◆ **Stored data**
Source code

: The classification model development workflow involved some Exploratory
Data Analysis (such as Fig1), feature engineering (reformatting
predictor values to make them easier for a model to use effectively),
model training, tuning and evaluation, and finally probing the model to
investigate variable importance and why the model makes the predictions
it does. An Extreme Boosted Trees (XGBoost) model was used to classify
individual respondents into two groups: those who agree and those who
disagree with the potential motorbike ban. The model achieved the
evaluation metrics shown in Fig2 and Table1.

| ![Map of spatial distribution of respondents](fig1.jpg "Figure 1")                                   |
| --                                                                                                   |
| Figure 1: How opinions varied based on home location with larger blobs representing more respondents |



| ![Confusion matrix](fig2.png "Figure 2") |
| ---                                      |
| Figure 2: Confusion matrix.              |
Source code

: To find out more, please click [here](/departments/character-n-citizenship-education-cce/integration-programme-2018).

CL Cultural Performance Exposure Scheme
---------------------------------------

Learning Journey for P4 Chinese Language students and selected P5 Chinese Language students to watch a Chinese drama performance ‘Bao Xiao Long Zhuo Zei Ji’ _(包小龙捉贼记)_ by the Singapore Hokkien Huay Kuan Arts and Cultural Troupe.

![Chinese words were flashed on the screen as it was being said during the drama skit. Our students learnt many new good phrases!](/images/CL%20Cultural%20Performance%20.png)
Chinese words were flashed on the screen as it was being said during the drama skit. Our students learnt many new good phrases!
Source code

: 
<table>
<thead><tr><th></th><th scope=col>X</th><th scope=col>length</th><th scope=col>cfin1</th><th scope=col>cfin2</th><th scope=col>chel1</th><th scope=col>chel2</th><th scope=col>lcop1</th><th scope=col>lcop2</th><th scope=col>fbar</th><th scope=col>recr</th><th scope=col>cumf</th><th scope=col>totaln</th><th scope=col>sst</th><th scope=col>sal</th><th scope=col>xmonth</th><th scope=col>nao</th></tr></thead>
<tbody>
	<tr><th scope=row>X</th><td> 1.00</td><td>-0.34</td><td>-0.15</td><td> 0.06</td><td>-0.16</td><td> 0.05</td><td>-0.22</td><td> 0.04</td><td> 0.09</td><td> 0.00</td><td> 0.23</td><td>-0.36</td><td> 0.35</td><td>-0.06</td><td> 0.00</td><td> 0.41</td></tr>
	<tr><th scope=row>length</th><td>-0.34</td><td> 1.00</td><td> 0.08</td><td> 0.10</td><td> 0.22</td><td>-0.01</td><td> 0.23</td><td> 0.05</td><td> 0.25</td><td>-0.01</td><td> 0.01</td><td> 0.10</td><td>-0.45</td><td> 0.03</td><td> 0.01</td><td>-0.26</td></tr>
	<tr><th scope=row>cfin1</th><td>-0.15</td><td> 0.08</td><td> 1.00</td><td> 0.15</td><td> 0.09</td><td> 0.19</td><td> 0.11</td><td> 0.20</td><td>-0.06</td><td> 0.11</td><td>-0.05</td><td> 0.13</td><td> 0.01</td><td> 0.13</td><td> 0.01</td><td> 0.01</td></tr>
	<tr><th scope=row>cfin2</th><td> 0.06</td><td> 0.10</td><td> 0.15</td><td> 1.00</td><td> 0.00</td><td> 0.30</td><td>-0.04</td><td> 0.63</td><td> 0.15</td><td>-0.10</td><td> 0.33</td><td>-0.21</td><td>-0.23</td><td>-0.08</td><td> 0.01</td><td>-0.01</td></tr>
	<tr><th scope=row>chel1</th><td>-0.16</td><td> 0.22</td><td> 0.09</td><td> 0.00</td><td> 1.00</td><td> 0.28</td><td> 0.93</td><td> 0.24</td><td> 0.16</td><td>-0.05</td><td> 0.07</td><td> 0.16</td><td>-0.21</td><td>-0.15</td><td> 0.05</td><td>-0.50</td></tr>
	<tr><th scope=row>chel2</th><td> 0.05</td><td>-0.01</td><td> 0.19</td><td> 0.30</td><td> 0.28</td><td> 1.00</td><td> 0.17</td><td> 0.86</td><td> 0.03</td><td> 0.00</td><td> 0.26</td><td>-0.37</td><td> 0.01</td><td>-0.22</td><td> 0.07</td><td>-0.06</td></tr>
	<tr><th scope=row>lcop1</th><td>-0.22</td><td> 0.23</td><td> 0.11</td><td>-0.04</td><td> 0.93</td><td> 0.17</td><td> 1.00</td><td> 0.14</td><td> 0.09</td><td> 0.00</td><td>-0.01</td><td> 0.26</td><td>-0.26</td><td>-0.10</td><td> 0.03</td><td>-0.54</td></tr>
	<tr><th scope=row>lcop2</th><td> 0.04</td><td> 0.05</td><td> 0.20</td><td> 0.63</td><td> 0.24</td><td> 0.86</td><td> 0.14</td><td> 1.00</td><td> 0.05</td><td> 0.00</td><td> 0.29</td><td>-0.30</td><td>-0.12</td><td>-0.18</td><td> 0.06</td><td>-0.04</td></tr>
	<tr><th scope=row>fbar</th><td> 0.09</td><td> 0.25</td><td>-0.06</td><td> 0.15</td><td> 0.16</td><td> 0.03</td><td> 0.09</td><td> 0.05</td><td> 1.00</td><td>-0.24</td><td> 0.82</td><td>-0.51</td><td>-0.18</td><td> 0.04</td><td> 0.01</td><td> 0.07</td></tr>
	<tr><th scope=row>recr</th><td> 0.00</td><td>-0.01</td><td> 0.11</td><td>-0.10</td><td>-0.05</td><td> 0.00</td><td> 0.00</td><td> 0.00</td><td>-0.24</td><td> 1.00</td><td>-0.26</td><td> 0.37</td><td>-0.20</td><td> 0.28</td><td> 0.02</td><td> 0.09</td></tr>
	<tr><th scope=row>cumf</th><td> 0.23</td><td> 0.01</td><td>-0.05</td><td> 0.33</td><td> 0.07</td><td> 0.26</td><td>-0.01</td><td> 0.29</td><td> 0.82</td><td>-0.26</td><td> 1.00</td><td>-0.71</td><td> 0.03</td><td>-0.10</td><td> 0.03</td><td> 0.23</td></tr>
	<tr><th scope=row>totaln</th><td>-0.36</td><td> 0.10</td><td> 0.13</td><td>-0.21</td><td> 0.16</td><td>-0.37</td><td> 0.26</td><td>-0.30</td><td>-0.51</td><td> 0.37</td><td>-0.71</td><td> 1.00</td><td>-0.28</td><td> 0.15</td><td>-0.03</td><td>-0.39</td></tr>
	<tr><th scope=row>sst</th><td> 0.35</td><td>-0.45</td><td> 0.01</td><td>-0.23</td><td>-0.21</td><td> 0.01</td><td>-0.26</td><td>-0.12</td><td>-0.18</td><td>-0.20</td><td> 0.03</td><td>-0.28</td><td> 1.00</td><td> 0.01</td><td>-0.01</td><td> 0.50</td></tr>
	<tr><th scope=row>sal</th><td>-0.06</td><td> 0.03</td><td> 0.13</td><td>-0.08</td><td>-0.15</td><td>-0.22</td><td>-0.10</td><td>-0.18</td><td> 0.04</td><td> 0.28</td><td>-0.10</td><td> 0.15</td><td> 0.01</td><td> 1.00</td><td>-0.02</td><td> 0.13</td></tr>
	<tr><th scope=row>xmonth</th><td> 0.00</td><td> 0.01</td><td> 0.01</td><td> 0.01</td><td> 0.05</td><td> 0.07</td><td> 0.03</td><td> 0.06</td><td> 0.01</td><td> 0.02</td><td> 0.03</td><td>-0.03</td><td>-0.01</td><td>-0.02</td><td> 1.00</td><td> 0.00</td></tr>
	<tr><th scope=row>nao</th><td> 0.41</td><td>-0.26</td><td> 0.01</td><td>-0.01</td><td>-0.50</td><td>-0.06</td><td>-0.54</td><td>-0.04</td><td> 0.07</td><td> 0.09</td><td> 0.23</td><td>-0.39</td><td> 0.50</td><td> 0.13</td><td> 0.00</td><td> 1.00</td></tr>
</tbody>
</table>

◆ **EXERCISE GOAL**
How many lines in the data above contain the string "evaluation"? Case counts. Reply with the number alone.

◆ **RESULT OF THIS TASK**
2